# Page text
──────

Employee Earnings and Benefits. The cost of wages and benefits for City team members (employees) accounts for 72% of the City’s General Fund budget. Overall, employment-related costs are projected at $73.8 million, a 3.5% increase compared to the current budget of $71.3 million. Health insurance premiums for City team members are projected to remain unchanged for FY24.
Position Vacancies. Again this year, the budget includes a turnover factor of 3.5% that is applied to budgeted wages and salaries. This method anticipates there will be some employee turnover during the year that will result in budgetary savings. By conservatively estimating this amount, the City can apply budget dollars to other non-personnel components of the budget. The City’s actual vacancy experience over the past several years has been approximately 6%. While conservative compared to recent experience, the 3.5% turnover factor employed in the budget will continue to be monitored closely.
Pension Expense. The City’s single employer Defined Benefit Pension Plan (the “Closed Plan”) was closed to new participants effective December 31, 2016. Beginning January 1, 2017, and thereafter, new hires are members of the Tennessee Consolidated Retirement System (“TCRS”) Legacy Defined Benefit Pension Plan (the “Open Plan”), a multi-employer pension plan administered by the State of Tennessee Department of Treasury. While TCRS has agreed to manage certain aspects of the Closed Plan, primarily investment of assets and payroll services, the City continues to oversee the remaining functions in accordance with terms of the plan and the State of Tennessee Public Employee Defined Benefit Financial Security Act of 2014. For FY 2024, the City will appropriate the actuarially required contribution of $7,019,360 to the Closed Plan. City contribution to the Open Plan for FY24 is 7.35% of salary.
Employee Benefits. For several years, the City has adopted a specific approach to sharing health insurance costs with employees. Using this policy, the City pays 85% of the premium for single coverage and 80% of the premium for employee family coverage for active employees. The City’s premiums for health, vision, and dental insurance are projected to remain flat for FY24. Beginning in FY19, the City began offering team members the option to use a high-deductible health insurance plan paired with a health savings account. Premiums for the high-deductible plan will also remain flat in FY24.

──────

# Supplied data
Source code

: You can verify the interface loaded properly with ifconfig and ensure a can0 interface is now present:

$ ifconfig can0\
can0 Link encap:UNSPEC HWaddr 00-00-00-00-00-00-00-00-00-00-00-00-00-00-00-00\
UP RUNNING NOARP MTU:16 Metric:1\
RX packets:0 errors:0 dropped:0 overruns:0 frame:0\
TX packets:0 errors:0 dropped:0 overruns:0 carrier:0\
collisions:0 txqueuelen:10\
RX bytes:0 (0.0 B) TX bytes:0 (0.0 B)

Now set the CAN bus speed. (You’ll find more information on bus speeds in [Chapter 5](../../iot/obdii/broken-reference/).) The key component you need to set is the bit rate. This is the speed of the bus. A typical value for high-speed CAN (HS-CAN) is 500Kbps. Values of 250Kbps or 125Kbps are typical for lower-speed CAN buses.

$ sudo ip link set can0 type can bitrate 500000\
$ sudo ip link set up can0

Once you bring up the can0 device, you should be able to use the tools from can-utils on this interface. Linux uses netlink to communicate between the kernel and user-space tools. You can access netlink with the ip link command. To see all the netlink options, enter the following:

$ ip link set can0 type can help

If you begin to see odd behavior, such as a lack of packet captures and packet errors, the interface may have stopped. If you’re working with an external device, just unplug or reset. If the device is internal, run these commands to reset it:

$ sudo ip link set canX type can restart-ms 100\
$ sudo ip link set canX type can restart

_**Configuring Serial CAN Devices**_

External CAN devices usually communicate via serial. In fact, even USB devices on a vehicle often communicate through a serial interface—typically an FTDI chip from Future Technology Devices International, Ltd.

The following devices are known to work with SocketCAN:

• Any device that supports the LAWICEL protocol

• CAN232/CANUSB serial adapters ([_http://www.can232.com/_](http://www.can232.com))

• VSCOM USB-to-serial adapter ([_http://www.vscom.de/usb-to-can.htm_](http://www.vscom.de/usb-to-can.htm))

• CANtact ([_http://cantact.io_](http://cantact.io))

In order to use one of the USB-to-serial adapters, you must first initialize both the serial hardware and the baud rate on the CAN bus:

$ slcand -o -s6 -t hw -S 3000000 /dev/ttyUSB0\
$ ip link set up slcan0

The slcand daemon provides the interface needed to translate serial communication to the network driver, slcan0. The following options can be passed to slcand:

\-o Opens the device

──────

# Tasks for this exercise
#1 In the City budget text, rewrite the passage from "Position Vacancies. Again" up to and including "be monitored closely.", using "vacancy factor" in place of "turnover factor".
#2 How would you say this sentence from the City budget text in Spanish: "City contribution to the Open Plan for FY24 is 7.35% of salary."

# Solved tasks
#1
Position Vacancies. Again this year, the budget includes a vacancy factor of 3.5% that is applied to budgeted wages and salaries. This method anticipates there will be some employee turnover during the year that will result in budgetary savings. By conservatively estimating this amount, the City can apply budget dollars to other non-personnel components of the budget. The City’s actual vacancy experience over the past several years has been approximately 6%. While conservative compared to recent experience, the 3.5% vacancy factor employed in the budget will continue to be monitored closely.

#2 La contribución de la Ciudad al Plan Abierto para el año fiscal 2024 es del 7,35 % del salario.